▶ TEXTE:
-.-.-

Aux origines de la crise morale dans la «nouvelle Tunisie»

La «nouvelle Tunisie» où nous vivons est le fruit de l’effondrement du système éducatif qui a commencé sous Ben Ali et s’est accéléré au lendemain de la révolution de 2011. Le mérite y est délaissé au profit de la médiocrité intellectuelle, de la bigoterie religieuse, de la corruption banalisée et du culte de l’argent facile. (Outre le football, qu’est-ce qui rassemble aujourd’hui les Tunisiens ?)

Par Mohamed Sadok Lejri *      

Tout à l’heure, en partant d’une déclaration qui a été faite par l’un des invités de son émission ‘‘Presse dimanche’’ sur Radio Med, Lotfi Laamari a posé une question très intéressante : «Comment ça se fait que le pays soit plongé dans une profonde crise morale et qu’en même temps une vague religieuse et conservatrice déferle sur le pays depuis des années ?»

Même si l’invité de Laamari, Nizar Ayed, est loin d’être indemne de tout reproche, je suis d’accord avec lui : la Tunisie vit une crise morale. En effet, sous Ben Ali, le pays a été détruit pan par pan. Le pays était mis en coupe réglée par une bande d’affairistes mafieux et l’administration était rongée par une corruption qui est passée dans les mœurs et qui est devenue une valeur.

Les avantages et les récompenses étaient distribués avec beaucoup d’inégalité. La médiocrité était largement répandue et avait toujours le dernier mot, personne ne pouvait atténuer les pires effets du nivellement par le bas. Le mérite était délaissé. La destruction quasi programmée du système éducatif a engendré une jeunesse d’une profonde ignorance et mal préparée à affronter l’avenir, une jeunesse qui vieillit, qui est indéfiniment menacée par le spectre du chômage et qui devient très tôt aigrie.

Médiocrité intellectuelle et violences associées

Tout cela, c’est-à-dire le culte de l’argent facile, la médiocrité intellectuelle, la valorisation des pratiques peu recommandables, la malhonnêteté érigée en principe («tadbir rass»), la débrouillardise qui ne s’embarrasse d’aucun scrupule, l’effondrement du système éducatif, la grossièreté, la crapulerie et la violence associées à la virilité, etc., conjugués aux effets pervers de la mondialisation amorcent une esquisse d’explication à la crise morale que nous vivons.

-.-.-

▶ DONNÉES AFFICHÉES:
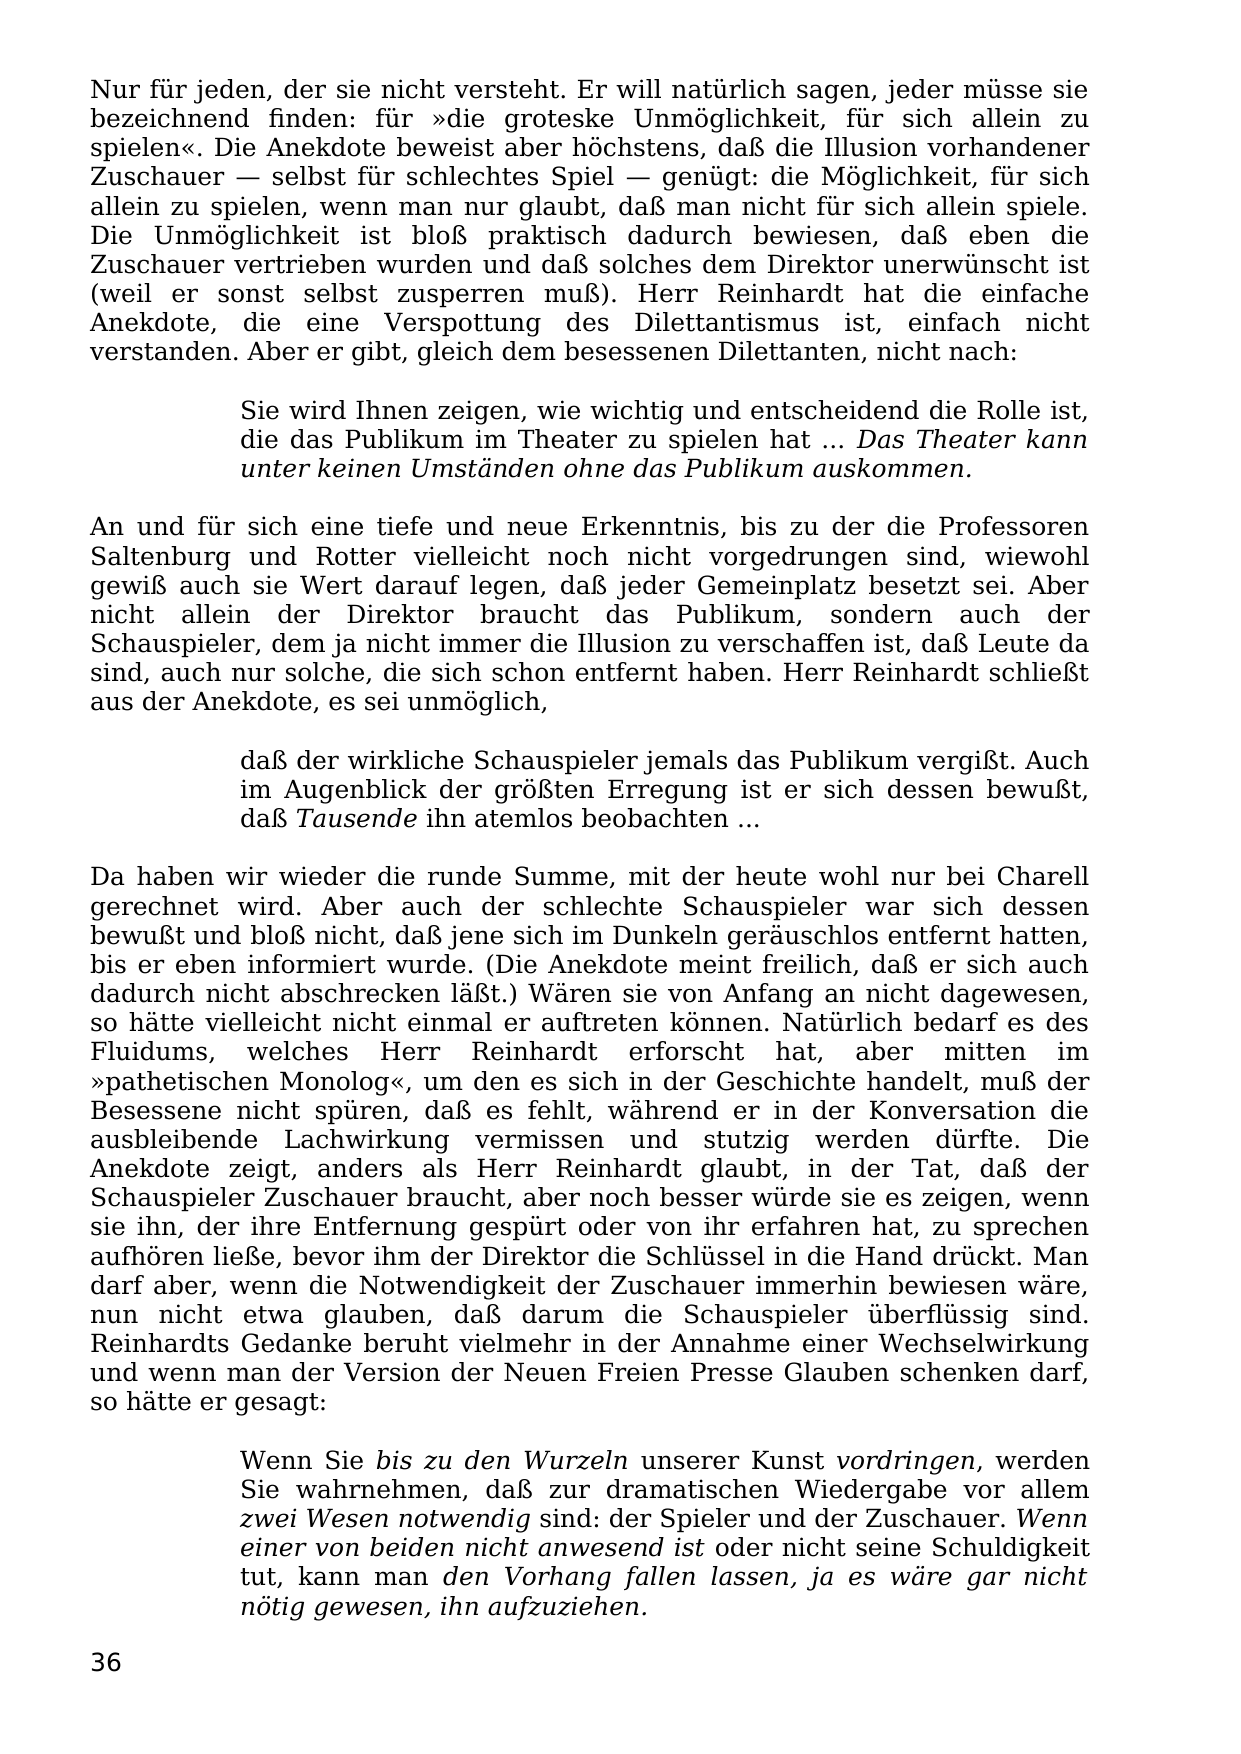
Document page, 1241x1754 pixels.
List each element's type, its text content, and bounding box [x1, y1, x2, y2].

-.-.-

Reprenez mot pour mot le passage du texte sur la crise morale en Tunisie, en commençant par «Même si l’invité» et en terminant par «très tôt aigrie.». Les lignes présentées ne sont pas nécessaires.

▶ RÉPONSE À LA TÂCHE:
Même si l’invité de Laamari, Nizar Ayed, est loin d’être indemne de tout reproche, je suis d’accord avec lui : la Tunisie vit une crise morale. En effet, sous Ben Ali, le pays a été détruit pan par pan. Le pays était mis en coupe réglée par une bande d’affairistes mafieux et l’administration était rongée par une corruption qui est passée dans les mœurs et qui est devenue une valeur.

Les avantages et les récompenses étaient distribués avec beaucoup d’inégalité. La médiocrité était largement répandue et avait toujours le dernier mot, personne ne pouvait atténuer les pires effets du nivellement par le bas. Le mérite était délaissé. La destruction quasi programmée du système éducatif a engendré une jeunesse d’une profonde ignorance et mal préparée à affronter l’avenir, une jeunesse qui vieillit, qui est indéfiniment menacée par le spectre du chômage et qui devient très tôt aigrie.